For a general construction, let \(S\) be a multiplicative set in \(A\), \(P\) a prime ideal so that \(S = A \backslash P\). Then \(A_P = S^{-1} A = A \times S / \sim\), where \(\sim\) is an equivalence relation.

\(S^{-1}\) is an exact functor in that, if \(L \subset M\) and \(N = M/L\), then \(S^{-1} L \subset S^{-1} M\) and \(S^{-1} N = S^{-1} M / S^{-1} L\).

\[e : \{\text{ideals of A}\} \to \{\text{ideals of B}\}\] \[r : \{\text{ideals of B}\} \to \{\text{ideals of A}\}\]

Then, for ideal \(J\) in \(S^{-1} A\), \(e(r(J)) = J\), and for any ideal \(I\) of A, \(r(e(I)) = \{a \in A \mid as \in I, \text{ for some } s \in S\}\).

These three statements are equivalent:

  1. \(A\) is local if it has a unique maximal ideal \(m\).
  2. \(m = \{\text{nonunits of A}\}\) is the unique maximal ideal.
  3. If \(m \subset A\) is a maximal ideal and \(x \in A\), then \(1 + x\) is unit.

Support and annihilator

Support of M is defined as \(\text{Supp } M = \{ P \subset \text{Spec } A \mid M_p \neq 0\} \subset \text{Spec } A\). Here \(M_p = S^{-1} M\), the module of fractions. Assassin \(\text{Ass } M \subset \text{Supp } M\). Annihilator of M over A is defined as \(\text{Ann } M = \{f \subset A \mid fM = 0\}\).

Example: If \(n = p^{\alpha} q^{\beta}\), then \(\text{Ass }(\mathbb{Z}/n) = \{(p), (q)\}\).

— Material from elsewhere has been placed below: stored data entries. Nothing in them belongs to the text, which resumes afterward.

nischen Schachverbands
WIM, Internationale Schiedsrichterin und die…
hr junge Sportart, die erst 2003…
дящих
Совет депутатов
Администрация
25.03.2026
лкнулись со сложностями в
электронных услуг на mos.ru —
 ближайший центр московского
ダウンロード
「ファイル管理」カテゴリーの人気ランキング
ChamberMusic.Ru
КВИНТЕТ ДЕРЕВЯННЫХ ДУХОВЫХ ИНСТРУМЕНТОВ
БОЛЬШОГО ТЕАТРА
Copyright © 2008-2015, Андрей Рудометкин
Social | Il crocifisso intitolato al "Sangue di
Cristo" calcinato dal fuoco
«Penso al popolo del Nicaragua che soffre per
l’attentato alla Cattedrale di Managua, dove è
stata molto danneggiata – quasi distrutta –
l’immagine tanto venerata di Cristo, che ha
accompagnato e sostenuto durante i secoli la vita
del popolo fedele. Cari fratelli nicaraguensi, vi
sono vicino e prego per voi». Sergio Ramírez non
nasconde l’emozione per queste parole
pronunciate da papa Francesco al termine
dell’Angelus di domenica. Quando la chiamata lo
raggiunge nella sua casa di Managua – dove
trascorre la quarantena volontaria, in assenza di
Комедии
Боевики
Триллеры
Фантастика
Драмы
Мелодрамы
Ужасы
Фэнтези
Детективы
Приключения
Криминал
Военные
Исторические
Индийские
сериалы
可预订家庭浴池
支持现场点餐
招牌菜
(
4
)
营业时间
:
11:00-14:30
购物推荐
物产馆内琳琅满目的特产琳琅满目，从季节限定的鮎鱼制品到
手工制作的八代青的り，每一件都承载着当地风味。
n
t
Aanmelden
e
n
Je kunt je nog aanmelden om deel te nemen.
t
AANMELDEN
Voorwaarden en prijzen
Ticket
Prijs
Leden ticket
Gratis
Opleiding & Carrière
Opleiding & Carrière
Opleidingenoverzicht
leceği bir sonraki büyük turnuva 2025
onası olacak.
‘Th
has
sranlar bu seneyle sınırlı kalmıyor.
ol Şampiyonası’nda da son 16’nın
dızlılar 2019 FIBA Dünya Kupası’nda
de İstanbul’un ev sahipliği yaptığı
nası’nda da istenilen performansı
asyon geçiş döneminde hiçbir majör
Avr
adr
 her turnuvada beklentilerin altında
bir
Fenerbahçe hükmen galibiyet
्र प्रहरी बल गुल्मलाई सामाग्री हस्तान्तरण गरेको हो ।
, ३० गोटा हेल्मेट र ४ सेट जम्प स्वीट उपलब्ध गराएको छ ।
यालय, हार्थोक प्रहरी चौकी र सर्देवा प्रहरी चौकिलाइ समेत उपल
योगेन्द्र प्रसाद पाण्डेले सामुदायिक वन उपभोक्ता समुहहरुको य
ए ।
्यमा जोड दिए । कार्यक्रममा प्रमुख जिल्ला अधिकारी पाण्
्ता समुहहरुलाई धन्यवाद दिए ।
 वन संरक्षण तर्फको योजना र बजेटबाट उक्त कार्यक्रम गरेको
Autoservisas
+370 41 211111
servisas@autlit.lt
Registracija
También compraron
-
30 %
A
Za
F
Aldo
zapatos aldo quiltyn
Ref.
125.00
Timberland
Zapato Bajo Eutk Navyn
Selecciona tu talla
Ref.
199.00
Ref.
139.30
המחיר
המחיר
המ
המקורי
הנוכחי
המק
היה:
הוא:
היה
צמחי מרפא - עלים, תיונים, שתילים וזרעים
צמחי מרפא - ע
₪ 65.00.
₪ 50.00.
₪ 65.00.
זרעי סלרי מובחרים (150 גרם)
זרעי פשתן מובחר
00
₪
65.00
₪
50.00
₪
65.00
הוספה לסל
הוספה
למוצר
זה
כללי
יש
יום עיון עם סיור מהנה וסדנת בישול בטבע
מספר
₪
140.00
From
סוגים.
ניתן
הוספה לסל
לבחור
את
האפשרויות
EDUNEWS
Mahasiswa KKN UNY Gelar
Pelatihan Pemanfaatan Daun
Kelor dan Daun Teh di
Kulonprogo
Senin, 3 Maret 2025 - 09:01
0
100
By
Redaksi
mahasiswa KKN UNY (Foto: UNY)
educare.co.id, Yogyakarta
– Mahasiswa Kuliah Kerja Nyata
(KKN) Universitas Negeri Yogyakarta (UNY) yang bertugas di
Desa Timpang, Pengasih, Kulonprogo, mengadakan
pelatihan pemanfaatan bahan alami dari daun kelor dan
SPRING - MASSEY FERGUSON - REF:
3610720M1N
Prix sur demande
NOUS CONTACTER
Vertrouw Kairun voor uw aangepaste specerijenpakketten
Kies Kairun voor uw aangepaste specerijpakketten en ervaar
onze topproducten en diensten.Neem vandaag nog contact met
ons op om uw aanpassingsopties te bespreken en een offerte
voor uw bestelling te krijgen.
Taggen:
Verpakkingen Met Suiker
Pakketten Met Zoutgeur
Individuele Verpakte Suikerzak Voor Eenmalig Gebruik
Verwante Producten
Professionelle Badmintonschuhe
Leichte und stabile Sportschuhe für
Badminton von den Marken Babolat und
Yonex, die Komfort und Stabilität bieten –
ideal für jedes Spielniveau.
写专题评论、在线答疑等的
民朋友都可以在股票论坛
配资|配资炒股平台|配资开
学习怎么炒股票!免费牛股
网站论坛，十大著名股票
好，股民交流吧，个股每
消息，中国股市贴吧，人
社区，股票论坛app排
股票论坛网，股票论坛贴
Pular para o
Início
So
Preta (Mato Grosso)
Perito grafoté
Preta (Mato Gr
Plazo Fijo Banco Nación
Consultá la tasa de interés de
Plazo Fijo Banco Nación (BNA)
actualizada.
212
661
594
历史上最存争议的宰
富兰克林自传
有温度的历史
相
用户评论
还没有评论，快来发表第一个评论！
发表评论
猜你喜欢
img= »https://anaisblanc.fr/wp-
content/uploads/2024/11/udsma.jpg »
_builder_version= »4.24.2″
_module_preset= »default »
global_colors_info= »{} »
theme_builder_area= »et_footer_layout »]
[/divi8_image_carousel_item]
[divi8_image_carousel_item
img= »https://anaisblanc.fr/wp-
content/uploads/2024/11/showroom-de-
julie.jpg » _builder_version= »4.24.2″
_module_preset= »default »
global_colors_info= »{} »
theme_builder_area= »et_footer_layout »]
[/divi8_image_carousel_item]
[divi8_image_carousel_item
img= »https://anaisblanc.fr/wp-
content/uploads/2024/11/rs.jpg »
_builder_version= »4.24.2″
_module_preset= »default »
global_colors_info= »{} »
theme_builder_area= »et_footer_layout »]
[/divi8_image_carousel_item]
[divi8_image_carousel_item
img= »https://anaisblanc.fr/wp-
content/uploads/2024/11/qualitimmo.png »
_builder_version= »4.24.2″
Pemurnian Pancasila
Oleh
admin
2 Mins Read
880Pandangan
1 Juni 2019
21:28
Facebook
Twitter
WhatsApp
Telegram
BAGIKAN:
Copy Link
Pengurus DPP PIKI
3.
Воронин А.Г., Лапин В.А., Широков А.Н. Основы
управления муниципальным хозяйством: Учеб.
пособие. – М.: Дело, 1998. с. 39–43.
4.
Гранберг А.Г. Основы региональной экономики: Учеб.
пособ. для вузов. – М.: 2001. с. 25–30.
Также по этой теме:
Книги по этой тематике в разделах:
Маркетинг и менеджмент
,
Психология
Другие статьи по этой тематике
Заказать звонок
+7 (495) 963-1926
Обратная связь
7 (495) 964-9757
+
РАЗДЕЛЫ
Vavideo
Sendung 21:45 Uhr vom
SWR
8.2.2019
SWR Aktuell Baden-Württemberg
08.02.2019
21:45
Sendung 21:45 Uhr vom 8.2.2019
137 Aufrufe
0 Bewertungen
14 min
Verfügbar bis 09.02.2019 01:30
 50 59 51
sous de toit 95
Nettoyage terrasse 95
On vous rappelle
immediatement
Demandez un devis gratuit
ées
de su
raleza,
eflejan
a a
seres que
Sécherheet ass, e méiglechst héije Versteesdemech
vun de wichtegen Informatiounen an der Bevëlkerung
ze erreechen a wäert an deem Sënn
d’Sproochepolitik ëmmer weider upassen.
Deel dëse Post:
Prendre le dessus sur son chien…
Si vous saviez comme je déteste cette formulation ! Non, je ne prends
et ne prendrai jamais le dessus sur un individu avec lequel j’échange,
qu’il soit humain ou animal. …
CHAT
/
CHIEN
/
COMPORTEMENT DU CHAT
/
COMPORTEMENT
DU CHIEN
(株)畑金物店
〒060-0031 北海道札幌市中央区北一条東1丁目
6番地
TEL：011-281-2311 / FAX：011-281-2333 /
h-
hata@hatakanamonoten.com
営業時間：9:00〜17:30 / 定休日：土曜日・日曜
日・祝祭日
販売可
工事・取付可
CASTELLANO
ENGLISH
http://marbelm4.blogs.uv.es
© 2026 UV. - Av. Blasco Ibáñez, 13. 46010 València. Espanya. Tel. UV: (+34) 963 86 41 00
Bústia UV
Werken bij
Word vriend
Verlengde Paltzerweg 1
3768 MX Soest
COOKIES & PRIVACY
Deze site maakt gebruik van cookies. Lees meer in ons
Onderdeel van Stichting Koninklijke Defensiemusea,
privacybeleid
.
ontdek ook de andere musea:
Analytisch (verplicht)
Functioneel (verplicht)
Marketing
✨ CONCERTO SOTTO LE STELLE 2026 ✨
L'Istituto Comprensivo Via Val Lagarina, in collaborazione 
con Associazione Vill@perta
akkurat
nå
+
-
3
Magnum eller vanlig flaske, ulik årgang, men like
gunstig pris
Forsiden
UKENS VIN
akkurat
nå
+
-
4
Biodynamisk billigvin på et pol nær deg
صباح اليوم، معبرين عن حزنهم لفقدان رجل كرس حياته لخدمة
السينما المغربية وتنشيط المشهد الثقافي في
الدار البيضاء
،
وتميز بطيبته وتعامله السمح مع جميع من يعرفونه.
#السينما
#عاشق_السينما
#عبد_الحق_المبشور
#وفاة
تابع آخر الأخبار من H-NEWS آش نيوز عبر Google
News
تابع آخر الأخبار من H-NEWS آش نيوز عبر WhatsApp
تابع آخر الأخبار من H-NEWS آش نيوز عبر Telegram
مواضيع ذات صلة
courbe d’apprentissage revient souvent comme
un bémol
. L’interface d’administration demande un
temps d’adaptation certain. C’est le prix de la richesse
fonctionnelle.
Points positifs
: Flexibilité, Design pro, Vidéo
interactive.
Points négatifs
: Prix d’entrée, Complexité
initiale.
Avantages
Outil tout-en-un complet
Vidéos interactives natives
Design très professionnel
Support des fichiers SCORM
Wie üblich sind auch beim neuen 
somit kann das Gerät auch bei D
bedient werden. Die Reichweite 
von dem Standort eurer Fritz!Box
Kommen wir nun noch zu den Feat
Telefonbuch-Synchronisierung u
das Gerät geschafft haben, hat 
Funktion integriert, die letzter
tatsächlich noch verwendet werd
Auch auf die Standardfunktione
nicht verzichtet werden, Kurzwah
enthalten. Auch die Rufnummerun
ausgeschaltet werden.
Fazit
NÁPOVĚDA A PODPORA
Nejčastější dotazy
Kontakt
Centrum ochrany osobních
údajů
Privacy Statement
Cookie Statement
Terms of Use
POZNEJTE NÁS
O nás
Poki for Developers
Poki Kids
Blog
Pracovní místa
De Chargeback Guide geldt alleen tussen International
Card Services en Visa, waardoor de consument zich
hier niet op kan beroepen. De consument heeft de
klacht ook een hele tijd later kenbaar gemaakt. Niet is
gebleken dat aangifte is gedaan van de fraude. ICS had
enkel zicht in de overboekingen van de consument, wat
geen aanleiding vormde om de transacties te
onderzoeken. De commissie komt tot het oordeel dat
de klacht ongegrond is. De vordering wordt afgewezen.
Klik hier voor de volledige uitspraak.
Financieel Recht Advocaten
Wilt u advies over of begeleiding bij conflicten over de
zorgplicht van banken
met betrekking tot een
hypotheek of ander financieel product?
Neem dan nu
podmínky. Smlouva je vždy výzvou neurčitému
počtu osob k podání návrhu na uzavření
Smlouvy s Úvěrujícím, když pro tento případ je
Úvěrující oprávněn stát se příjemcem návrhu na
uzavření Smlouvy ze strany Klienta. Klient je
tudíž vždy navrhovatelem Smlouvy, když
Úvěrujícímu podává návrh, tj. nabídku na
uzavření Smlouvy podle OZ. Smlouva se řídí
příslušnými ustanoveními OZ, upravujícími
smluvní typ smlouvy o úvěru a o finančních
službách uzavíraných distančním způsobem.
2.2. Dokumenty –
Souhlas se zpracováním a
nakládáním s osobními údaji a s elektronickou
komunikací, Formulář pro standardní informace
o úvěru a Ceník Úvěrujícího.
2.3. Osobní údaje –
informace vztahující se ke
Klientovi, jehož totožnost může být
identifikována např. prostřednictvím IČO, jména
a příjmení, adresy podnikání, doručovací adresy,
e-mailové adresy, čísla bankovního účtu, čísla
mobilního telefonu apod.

If \(m = p^{\alpha - 1} q^{\beta} \text{ mod } n \in \mathbb{Z}/(n)\), then annihilator \(\text{Ann } m = p\).

  1. If \(M\) is generated by a single element \(x\), such that \(x = \text{Ann } I\), then \(\text{Supp } M = \mathcal{V}(I)\).
  2. If \(L \subset M\) and \(N = L/M\), then \(\text{Supp } L = \text{Supp } M \cup \text{Supp } N\).
  3. If \(L \subset M\) and \(N = L/M\), then \(\text{Ass } L = \text{Ass } M \cup \text{Ass } N\).
  4. If \(P \subset \text{Supp } M\), then \(\mathcal{V}(P) \subset \text{Supp } M\).

In the disjoint union \(\mathcal{M} = \sqcup M_{P}\), \(M_{P}\) is termed as the stalk of \(\mathcal{M}\) over \(P\).